Stephanie Stahl, executive VP of marketing for Coach, adopted a more upbeat tone in an interview with Adweek. "For us, to continue to compete globally, we feel that this is an opportunity for us to broaden out into lifestyle, which is largely just communicating what we already do in a more fashion-relevant way," said Stahl. "Every company has to do its own thing in its evolution. Today, most people know us for selling wonderful handbags. This is an opportunity to let people know that we have much more than that."

Still, one has to wonder whether, in the future, Coach will re-connect with consumers—or will its current attempt to expand beyond its core competency be little more than moving around the deck chairs on the Titanic?


Matthew Reece Canada says:

I feel this article and the commentators quoted totally missed the mark on what the root cause of Coach’s problems are. What evidence is there that the brand extensions haven’t worked? There has been a drop in sales but that correlates with the brand extensions and there is no evidence that it is a cause. How about the two key items that this article glosses over: erosion from better designed and trendier brands, such as Michael Kors, and Coach gutting its own brand by selling “discounted handbags at its outlet stores, which account for 60 percent of North American sales”. How can a brand credibly position itself in luxury goods when most of its revenues come from discounted product. Didn’t anyone learn from Calvin Klein when the licensees were selling jeans at Costco and the brand imploded? Every time I walked into a mid-grade department store and saw a huge rack of Coach bags it was obvious to me this was coming. Forget brand overextension, how about brand dilution?
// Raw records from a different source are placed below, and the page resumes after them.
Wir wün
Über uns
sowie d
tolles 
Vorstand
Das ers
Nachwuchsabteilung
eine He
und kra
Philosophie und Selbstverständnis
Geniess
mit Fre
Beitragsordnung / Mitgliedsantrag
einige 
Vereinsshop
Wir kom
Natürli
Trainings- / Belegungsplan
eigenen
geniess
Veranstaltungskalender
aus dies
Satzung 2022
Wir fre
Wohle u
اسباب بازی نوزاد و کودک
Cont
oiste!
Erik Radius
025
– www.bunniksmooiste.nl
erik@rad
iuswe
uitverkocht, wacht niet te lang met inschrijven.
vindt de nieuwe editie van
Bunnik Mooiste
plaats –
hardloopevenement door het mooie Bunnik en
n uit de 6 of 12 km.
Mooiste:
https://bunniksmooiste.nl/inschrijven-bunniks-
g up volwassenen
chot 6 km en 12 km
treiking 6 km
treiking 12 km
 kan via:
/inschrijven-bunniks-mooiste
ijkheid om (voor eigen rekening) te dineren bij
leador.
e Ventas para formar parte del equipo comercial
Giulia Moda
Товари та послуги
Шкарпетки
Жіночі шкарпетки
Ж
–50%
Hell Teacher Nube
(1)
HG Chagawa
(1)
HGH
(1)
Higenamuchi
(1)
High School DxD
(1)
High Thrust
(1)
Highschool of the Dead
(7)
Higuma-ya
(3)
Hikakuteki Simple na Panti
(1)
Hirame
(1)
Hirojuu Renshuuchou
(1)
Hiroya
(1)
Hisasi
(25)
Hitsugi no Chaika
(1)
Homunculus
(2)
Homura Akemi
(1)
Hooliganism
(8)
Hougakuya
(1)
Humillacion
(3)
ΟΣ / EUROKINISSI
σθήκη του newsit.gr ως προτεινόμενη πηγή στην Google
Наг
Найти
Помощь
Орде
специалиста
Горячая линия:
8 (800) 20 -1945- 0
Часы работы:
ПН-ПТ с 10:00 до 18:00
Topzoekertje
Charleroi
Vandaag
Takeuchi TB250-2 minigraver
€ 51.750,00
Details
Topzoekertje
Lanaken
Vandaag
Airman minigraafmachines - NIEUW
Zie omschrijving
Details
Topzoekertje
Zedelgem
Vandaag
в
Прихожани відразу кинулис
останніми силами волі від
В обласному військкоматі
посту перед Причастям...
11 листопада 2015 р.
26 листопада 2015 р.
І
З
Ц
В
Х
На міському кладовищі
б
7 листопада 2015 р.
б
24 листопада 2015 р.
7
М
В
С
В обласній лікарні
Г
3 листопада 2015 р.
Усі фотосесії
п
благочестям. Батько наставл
In addition, the article actually contradicts itself on brand extension. It notes, “sales of men's accessories—bags, driving gloves, and even alligator-wrapped flasks—have increased by 25 percent”. This in fact shows the brand is capable, quite easily of being extended. It’s quite a stretch to even call expanding from bags to shoes “lifestyle”. It’s not like they are trying to sell bedding and towels under the Coach identity.